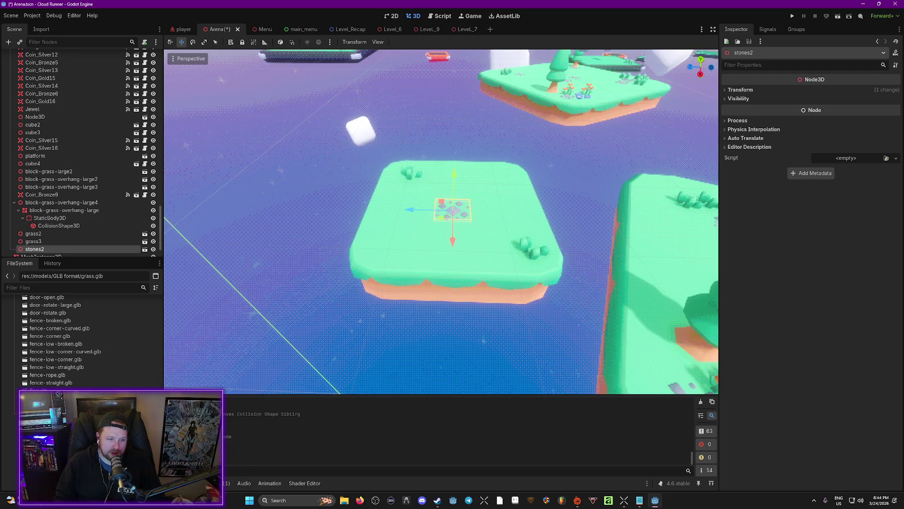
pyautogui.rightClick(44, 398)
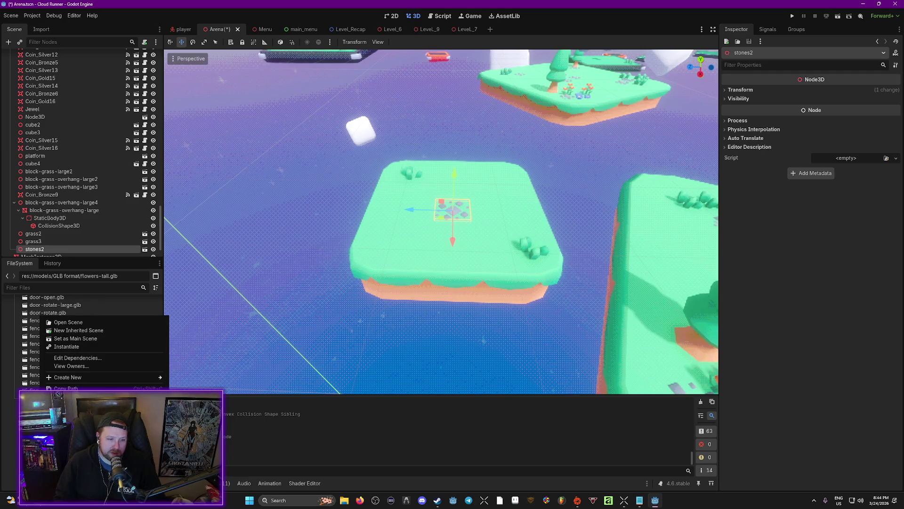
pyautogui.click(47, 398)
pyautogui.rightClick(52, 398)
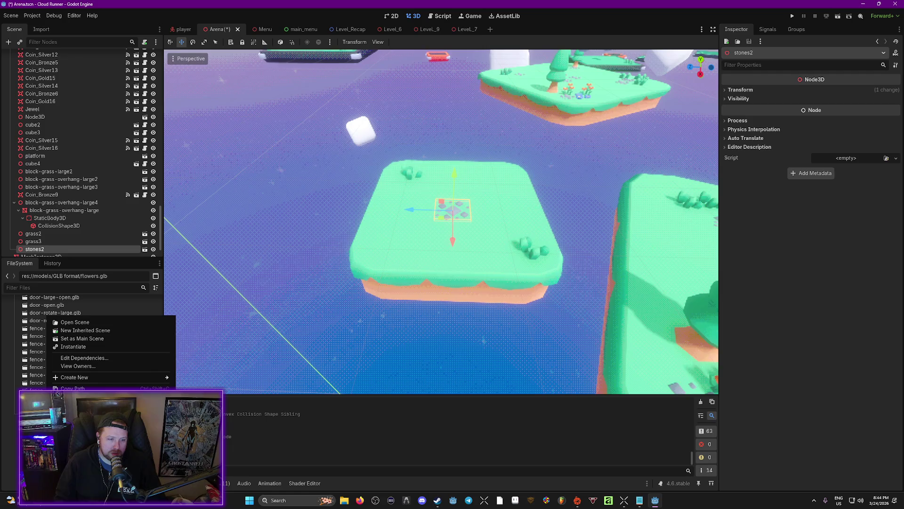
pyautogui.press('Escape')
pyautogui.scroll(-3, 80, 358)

## REQUIRED ACTION
In the listing, find each line with the string "rightClick" and copy it.

## RESPONSE FOR THIS EXERCISE
pyautogui.rightClick(44, 398)
pyautogui.rightClick(52, 398)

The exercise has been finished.